Pictures paired with source code:
+ + +
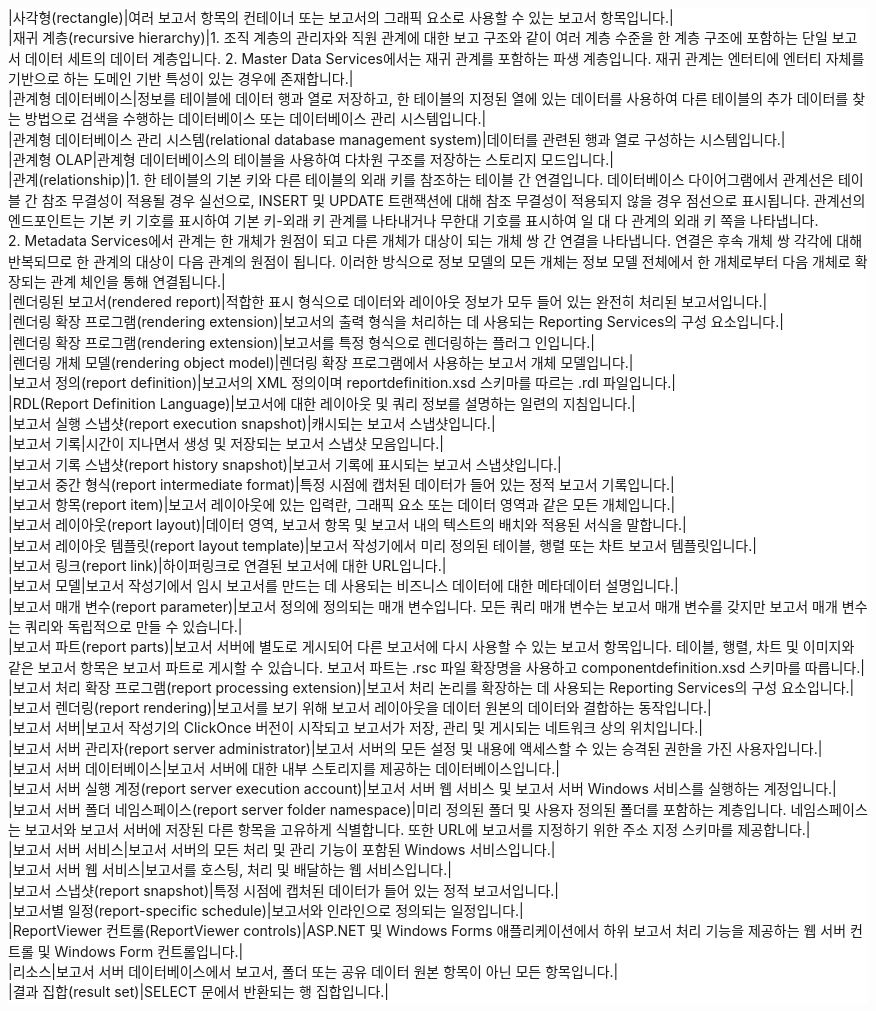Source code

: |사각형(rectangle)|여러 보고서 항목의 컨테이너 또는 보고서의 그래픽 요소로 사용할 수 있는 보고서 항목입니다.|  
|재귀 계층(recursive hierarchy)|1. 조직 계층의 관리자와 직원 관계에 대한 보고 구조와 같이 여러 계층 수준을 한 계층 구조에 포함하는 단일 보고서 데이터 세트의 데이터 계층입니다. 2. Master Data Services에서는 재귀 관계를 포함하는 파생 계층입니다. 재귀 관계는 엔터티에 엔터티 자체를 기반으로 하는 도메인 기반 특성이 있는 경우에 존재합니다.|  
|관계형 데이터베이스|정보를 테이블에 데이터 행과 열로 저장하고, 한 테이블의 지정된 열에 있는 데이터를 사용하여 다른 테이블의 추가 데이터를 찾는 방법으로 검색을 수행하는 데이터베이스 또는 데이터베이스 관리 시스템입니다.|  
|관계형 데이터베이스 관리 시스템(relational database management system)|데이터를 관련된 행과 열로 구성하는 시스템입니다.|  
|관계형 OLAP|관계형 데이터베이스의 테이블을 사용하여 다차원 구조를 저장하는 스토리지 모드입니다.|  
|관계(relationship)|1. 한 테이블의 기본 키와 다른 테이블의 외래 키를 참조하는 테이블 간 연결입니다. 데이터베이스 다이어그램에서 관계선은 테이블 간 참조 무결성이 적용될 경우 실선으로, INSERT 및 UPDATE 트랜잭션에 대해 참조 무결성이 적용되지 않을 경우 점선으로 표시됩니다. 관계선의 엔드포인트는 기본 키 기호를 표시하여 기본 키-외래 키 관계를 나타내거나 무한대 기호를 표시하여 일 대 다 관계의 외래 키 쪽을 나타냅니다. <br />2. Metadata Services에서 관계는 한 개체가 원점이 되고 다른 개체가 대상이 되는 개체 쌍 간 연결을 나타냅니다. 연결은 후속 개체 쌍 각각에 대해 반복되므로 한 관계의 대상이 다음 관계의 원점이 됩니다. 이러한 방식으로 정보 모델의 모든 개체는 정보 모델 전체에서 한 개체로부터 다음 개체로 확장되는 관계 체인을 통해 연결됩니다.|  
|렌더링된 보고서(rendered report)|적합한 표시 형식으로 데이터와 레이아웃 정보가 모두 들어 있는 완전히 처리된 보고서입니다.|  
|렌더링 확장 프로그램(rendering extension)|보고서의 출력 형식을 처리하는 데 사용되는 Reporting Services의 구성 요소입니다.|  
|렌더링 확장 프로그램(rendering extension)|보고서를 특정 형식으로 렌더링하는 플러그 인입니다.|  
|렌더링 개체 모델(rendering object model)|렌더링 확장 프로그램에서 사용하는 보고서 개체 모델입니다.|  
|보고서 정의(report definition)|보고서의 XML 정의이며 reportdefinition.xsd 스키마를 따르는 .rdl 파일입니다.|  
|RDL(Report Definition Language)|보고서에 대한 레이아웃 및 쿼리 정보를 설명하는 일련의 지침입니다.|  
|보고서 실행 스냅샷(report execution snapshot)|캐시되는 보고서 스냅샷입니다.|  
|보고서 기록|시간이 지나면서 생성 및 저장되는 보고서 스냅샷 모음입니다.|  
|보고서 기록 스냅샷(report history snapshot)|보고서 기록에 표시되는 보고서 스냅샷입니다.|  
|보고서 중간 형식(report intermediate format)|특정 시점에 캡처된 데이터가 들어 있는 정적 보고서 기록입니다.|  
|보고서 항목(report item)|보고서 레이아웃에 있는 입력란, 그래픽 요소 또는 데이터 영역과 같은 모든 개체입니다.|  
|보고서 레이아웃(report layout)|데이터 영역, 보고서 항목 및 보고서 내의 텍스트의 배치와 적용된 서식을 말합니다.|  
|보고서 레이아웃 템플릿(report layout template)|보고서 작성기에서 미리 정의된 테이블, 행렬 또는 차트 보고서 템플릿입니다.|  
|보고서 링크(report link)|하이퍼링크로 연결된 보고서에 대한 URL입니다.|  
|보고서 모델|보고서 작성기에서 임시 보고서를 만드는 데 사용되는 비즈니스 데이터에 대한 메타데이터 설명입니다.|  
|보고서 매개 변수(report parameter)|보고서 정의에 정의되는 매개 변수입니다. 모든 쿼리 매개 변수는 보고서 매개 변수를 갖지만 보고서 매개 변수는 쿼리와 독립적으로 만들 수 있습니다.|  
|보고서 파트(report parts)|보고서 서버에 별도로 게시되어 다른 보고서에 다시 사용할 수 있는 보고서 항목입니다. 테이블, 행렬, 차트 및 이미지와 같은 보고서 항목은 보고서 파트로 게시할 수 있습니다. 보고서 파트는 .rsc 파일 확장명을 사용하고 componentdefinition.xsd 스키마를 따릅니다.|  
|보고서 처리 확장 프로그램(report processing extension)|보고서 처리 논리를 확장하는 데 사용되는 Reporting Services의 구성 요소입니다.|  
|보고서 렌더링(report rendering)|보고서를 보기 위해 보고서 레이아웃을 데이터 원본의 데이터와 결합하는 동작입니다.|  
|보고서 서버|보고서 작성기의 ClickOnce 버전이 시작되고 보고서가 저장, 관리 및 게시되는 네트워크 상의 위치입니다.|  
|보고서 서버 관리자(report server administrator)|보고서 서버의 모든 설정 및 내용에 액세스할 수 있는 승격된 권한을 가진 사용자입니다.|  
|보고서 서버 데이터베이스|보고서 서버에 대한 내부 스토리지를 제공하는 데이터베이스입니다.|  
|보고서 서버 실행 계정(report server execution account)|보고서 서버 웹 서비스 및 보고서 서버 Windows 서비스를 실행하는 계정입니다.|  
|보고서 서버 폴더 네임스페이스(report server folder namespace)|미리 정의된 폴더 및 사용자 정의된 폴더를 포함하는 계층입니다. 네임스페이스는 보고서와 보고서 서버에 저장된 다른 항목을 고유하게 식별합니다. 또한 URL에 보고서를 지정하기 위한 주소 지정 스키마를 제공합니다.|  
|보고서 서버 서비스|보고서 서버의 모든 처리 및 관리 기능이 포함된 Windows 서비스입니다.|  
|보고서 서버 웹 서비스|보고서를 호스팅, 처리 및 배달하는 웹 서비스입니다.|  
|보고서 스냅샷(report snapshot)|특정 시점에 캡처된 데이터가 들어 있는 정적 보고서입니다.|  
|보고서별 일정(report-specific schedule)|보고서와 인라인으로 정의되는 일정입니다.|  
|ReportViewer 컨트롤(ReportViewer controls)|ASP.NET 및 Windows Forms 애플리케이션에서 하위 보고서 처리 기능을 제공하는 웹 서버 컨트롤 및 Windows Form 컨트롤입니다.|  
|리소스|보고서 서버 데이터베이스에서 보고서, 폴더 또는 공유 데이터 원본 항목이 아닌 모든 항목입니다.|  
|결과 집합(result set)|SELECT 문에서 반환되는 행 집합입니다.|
+ + +
**Work task:**
Lines with the word "형식으로" in them should be copied from the preceding records.

**Task response:**
|렌더링된 보고서(rendered report)|적합한 표시 형식으로 데이터와 레이아웃 정보가 모두 들어 있는 완전히 처리된 보고서입니다.|  
|렌더링 확장 프로그램(rendering extension)|보고서를 특정 형식으로 렌더링하는 플러그 인입니다.|  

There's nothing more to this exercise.